WebSearcher: 1 request per 2 seconds (2000ms) by default - conservative timing for browser automation
WebContentFetcher: Configurable rate limiting (1 request per 1000ms by default)

Error Handling

The package includes comprehensive error handling:

Network errors are caught and logged
Invalid URLs are handled gracefully
Rate limiting is enforced automatically
HTTP errors are properly typed and handled
MCP server errors are returned as structured error responses
Browser automation errors (timeouts, captcha detection, connection issues) are handled gracefully
Captcha detection: Returns empty results in headless mode; waits up to 60 seconds for manual solving in non-headless mode
Resource cleanup ensures no memory leaks from browser instances
Thread-safe browser initialization prevents race conditions

Important Note: Always call searcher.close() when done with WebSearcher to properly cleanup browser resources and prevent memory leaks.

CLI Features

The CLI provides a rich, colorful interface with:

🎨 Colorful Output: Different colors for different types of messages
🔍 Search Functionality: Search the web directly from the terminal using browser automation
📥 Content Fetching: Fetch and preview web content with intelligent parsing
🎯 Interactive Mode: Engaging interactive session with command history
📖 Comprehensive Help: Built-in help system with examples
⚡ Fast Performance: Built with TypeScript for optimal performance
🧹 Resource Management: Automatic cleanup of browser resources

MCP Integration

The Model Context Protocol server enables AI assistants to:

🔍 Search the Web: Use the web with advanced browser automation for JavaScript-rendered content
📄 Fetch Content: Retrieve and parse content from web pages with intelligent scraping
🚀 Dual Transport Support: Supports both stdio and HTTP (SSE) transports
⚡ Rate Limited: Automatic rate limiting prevents API abuse
🛡️ Error Handling: Graceful error handling with structured responses
📡 Standards Compliant: Follows MCP specification for AI assistant integration
🤖 Captcha Aware: Handles captcha challenges intelligently
🧹 Resource Efficient: Proper cleanup of browser instances

Contributing

Contributions are welcome!

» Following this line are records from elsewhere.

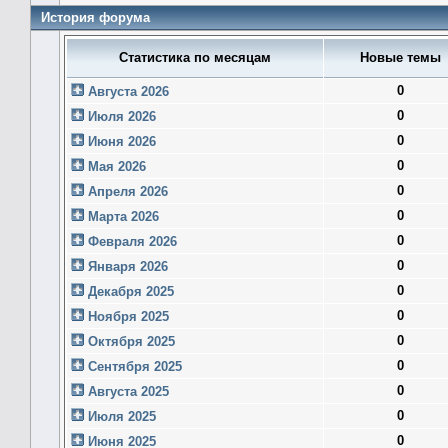
История форума
Статистика по месяцам
Новые темы
0
Августа 2026
0
Июля 2026
0
Июня 2026
0
Мая 2026
0
Апреля 2026
0
Марта 2026
0
Февраля 2026
0
Января 2026
0
Декабря 2025
0
Ноября 2025
0
Октября 2025
0
Сентября 2025
0
Августа 2025
0
Июля 2025
0
Июня 2025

Please open an issue or submit a pull request for any improvements or bug fixes.

Development Setup

Clone the repository
Install dependencies: npm install
Build the project: npm run build
Run tests: npm test
Test CLI: npm run cli help
Test MCP server: npm run mcp

License

This project is licensed under the MIT License. See the LICENSE file for details.